For a year we have been unearthing oak,
Unraveling coiled roots from the soil’s grasp.
We have bared the mighty timber limbs
That explored the cold dark places,
The corded arms that reached for the world’s heart.
We have teased and untangled the Gorgon’s hair
Of rootlets intermeshed with fungal mould.
The fresh rain will wash the roots clean
So that we can weave them intricately
Into corn dolly, osier wickerwork plaits.
Where the North Sea wind unpeels the dunes
And etches the land with their abrasive sand;
Where the curlew cries over the shingle shore
And the bittern booms from the rushy fens;
There at the confluence of air, sea and land
Let us build our interdimensional henge.
An unbroken ring of oak trunks, a palisade
To enclose the sanctuary of the inverted tree.
The gateway is a single-bole, twin-trunked oak,
A tuning fork through which a man might barely pass.
Under this gate they have buried me.
I was fed a meal of summer berries –
Bramble, whortle, elder, damson and crab.

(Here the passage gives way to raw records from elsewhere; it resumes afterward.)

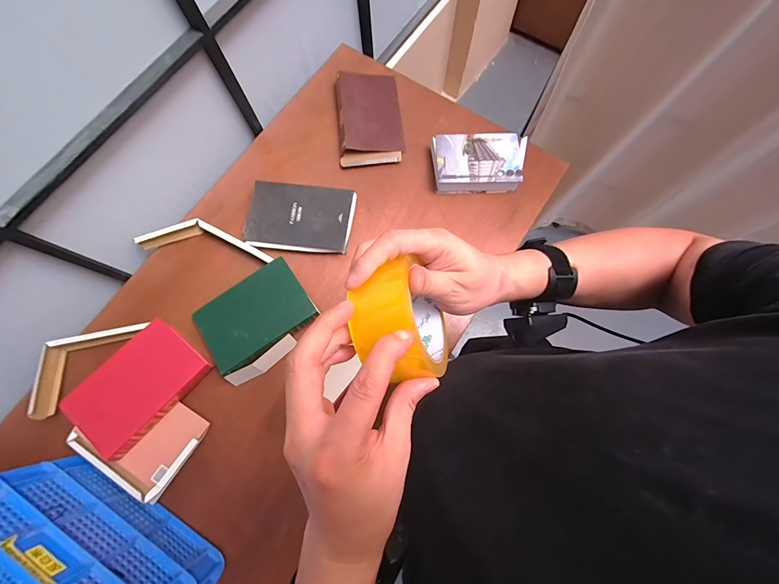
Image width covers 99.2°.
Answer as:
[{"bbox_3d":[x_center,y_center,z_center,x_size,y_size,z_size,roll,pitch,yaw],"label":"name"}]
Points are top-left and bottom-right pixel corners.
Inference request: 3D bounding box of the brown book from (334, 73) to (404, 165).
[{"bbox_3d":[-0.060,-0.520,0.995,0.188,0.054,0.301,-6,75,0],"label":"brown book"}]

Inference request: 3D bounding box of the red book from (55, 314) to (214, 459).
[{"bbox_3d":[-0.611,0.227,0.810,0.205,0.038,0.293,41,80,11],"label":"red book"}]

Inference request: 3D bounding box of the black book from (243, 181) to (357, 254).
[{"bbox_3d":[-0.245,-0.200,0.903,0.284,0.024,0.180,7,82,5],"label":"black book"}]

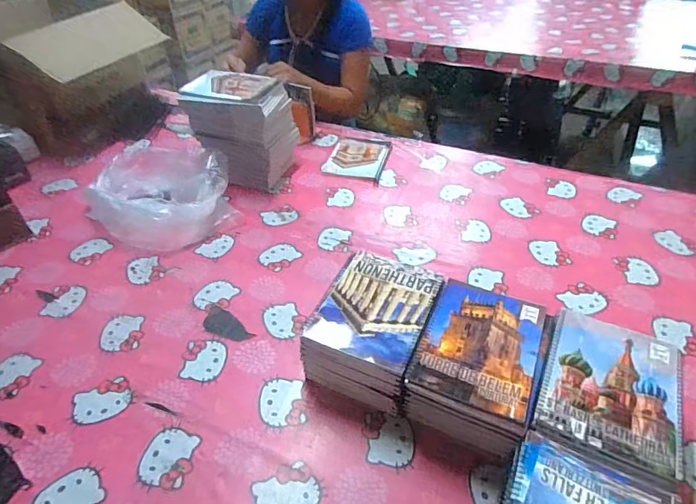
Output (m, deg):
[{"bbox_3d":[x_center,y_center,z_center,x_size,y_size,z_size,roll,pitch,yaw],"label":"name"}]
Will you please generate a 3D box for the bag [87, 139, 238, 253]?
[{"bbox_3d":[-0.423,-0.133,1.006,0.328,0.103,0.265,10,42,11],"label":"bag"}]

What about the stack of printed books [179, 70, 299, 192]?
[{"bbox_3d":[-0.255,-0.296,1.106,0.209,0.220,0.179,14,43,15],"label":"stack of printed books"}]

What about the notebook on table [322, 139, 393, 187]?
[{"bbox_3d":[0.028,-0.256,1.217,0.158,0.013,0.207,10,42,11],"label":"notebook on table"}]

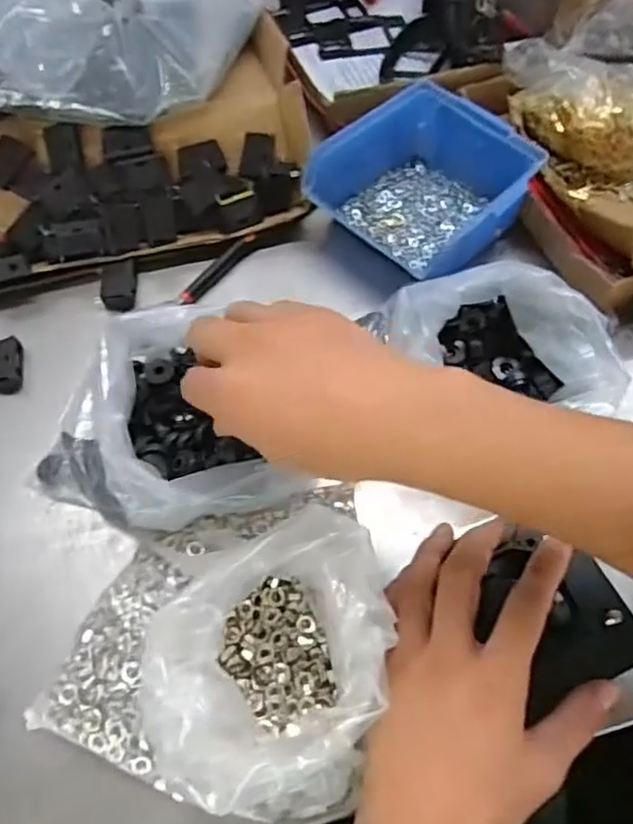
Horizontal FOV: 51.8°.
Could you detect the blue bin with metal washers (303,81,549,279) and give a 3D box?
[{"bbox_3d":[0.080,-0.166,0.487,0.133,0.063,0.130,37,67,18],"label":"blue bin with metal washers"}]

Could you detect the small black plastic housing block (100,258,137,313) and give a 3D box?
[{"bbox_3d":[-0.144,-0.092,0.475,0.026,0.011,0.042,-6,61,-5],"label":"small black plastic housing block"}]

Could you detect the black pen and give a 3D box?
[{"bbox_3d":[-0.073,-0.107,0.482,0.011,0.007,0.077,33,65,16],"label":"black pen"}]

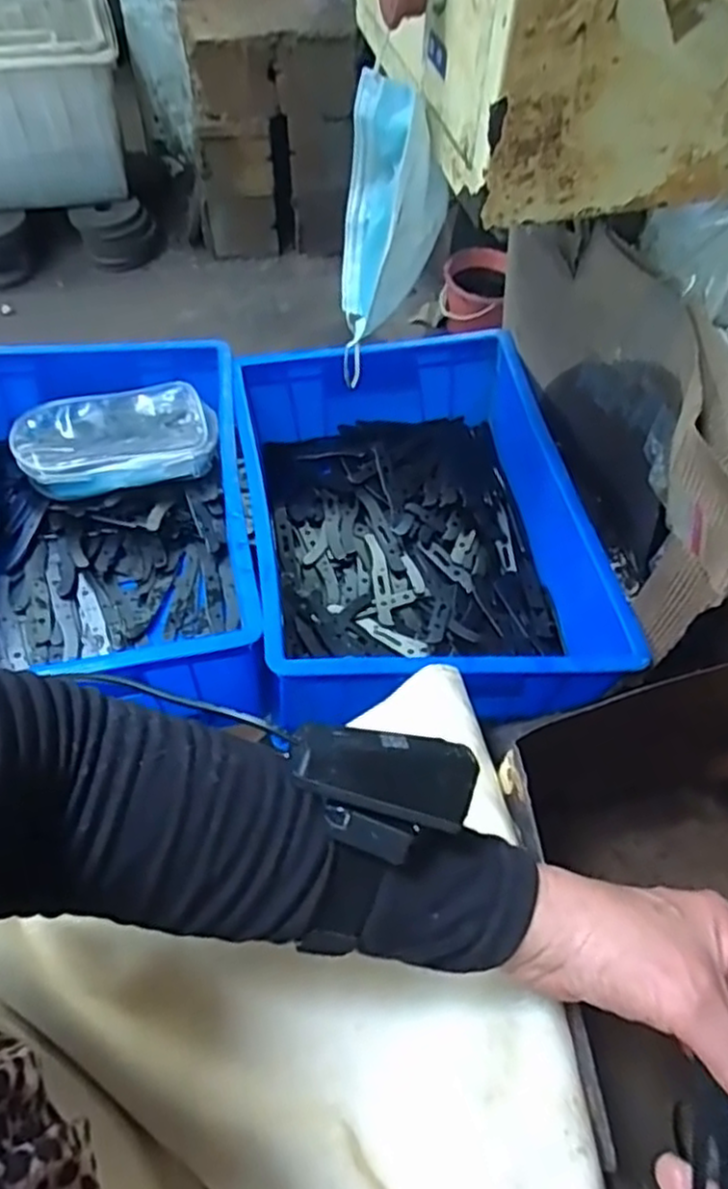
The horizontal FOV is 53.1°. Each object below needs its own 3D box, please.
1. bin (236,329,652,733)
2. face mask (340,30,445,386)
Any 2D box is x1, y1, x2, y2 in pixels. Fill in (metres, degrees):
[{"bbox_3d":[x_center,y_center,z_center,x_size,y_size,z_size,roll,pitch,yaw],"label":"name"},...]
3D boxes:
[{"bbox_3d":[0.045,-0.066,0.717,0.293,0.152,0.408,-7,57,-7],"label":"bin"},{"bbox_3d":[0.018,-0.256,0.516,0.070,0.163,0.094,5,57,1],"label":"face mask"}]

And a mix of autumn grains and nuts –
Barley, rye, oat, acorn, mast and cob.
Four fair maids have washed my hair in dew,
Combed and braided it in periwinkle shells.
They each in turn made gentle love to me,
Gave me to drink hemlock, mead and agaric
Before they took the leather cord and strangled me.
When the wild North Sea scoured the coast
And the dunes of centuries were washed away,
Standing in silt at the tide’s furthest reach,
A curious circle of ancient stumps was found.
At the epicentre, at the very cusp and hub,
A strange replanted oak tree stood,
Its head in the earth, its roots in the air
So that it might draw downwards the radiant dawn,
The cries of plovers, curlews and terns,
And the laughter of lovers to feed the dead.